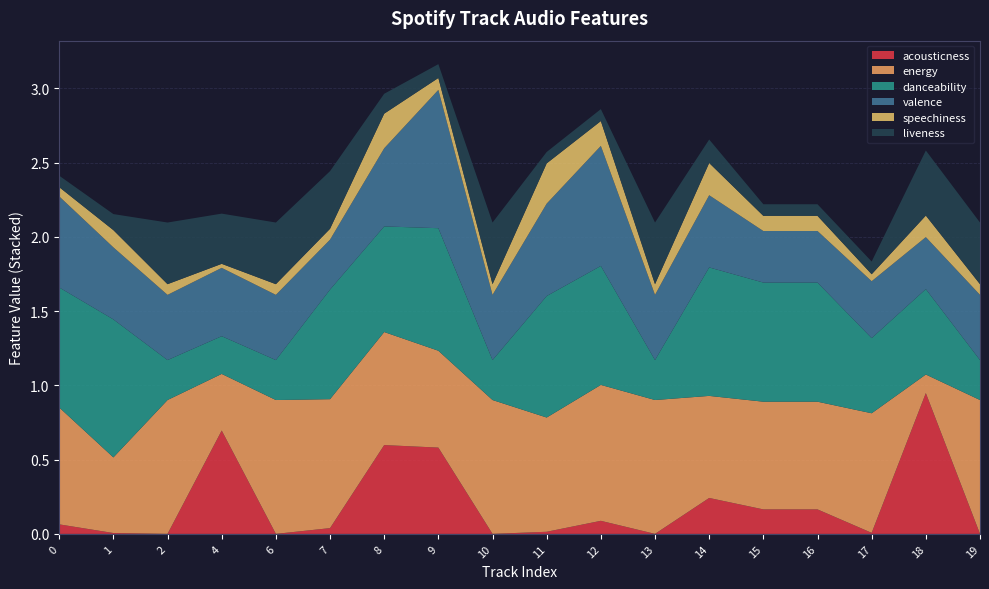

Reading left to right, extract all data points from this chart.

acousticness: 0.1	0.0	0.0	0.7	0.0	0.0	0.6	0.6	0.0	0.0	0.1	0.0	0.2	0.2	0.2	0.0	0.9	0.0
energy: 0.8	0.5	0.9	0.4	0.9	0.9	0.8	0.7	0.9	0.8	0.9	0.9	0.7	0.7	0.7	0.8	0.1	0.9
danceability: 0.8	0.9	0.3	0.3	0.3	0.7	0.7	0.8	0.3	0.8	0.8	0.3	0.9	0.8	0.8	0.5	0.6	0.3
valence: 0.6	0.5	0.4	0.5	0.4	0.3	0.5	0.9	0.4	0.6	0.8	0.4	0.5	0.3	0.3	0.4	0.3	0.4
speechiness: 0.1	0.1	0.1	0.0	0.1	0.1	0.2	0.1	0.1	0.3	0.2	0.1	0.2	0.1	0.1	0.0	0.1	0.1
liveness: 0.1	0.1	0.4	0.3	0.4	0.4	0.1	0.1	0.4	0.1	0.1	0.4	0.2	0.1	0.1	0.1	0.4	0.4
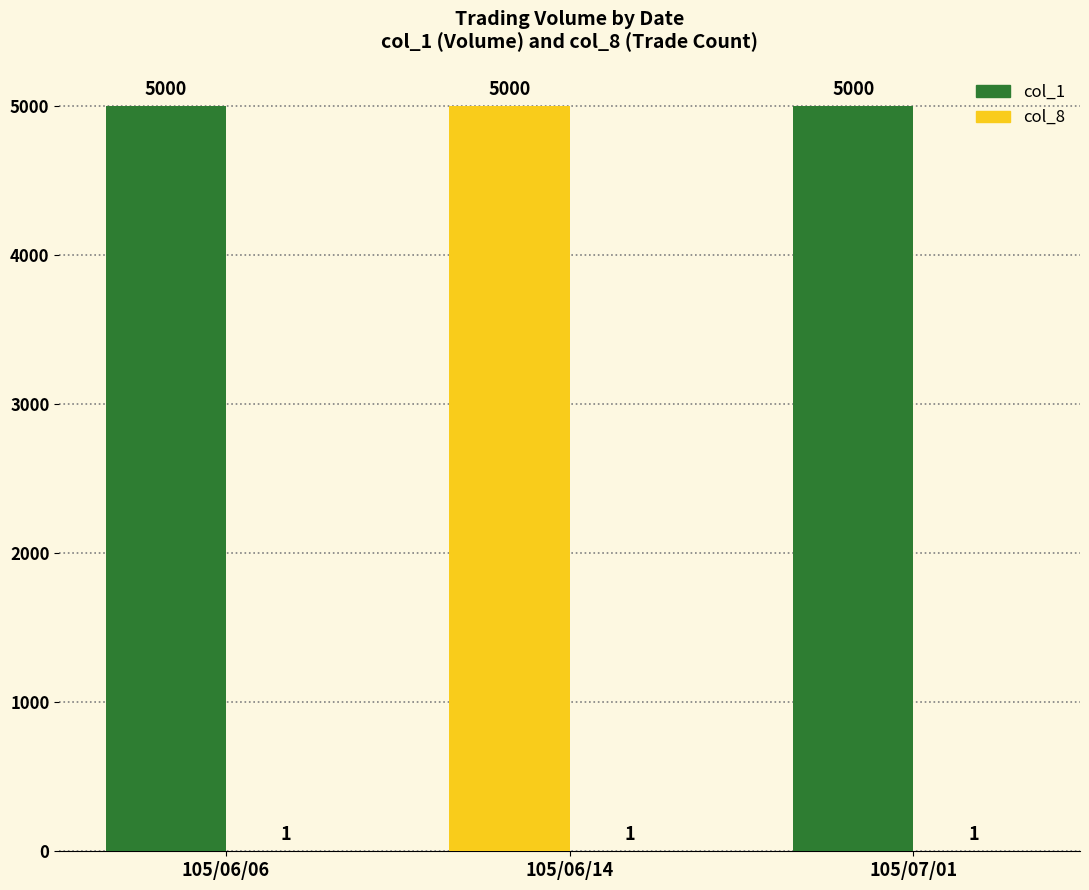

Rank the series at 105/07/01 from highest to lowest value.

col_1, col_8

=====

● **Task prompt**:
Copy the entries above word for word, leaving out the pictures.

● **Written solution**:
Reading left to right, extract all data points from this chart.

acousticness: 0.1	0.0	0.0	0.7	0.0	0.0	0.6	0.6	0.0	0.0	0.1	0.0	0.2	0.2	0.2	0.0	0.9	0.0
energy: 0.8	0.5	0.9	0.4	0.9	0.9	0.8	0.7	0.9	0.8	0.9	0.9	0.7	0.7	0.7	0.8	0.1	0.9
danceability: 0.8	0.9	0.3	0.3	0.3	0.7	0.7	0.8	0.3	0.8	0.8	0.3	0.9	0.8	0.8	0.5	0.6	0.3
valence: 0.6	0.5	0.4	0.5	0.4	0.3	0.5	0.9	0.4	0.6	0.8	0.4	0.5	0.3	0.3	0.4	0.3	0.4
speechiness: 0.1	0.1	0.1	0.0	0.1	0.1	0.2	0.1	0.1	0.3	0.2	0.1	0.2	0.1	0.1	0.0	0.1	0.1
liveness: 0.1	0.1	0.4	0.3	0.4	0.4	0.1	0.1	0.4	0.1	0.1	0.4	0.2	0.1	0.1	0.1	0.4	0.4

Rank the series at 105/07/01 from highest to lowest value.

col_1, col_8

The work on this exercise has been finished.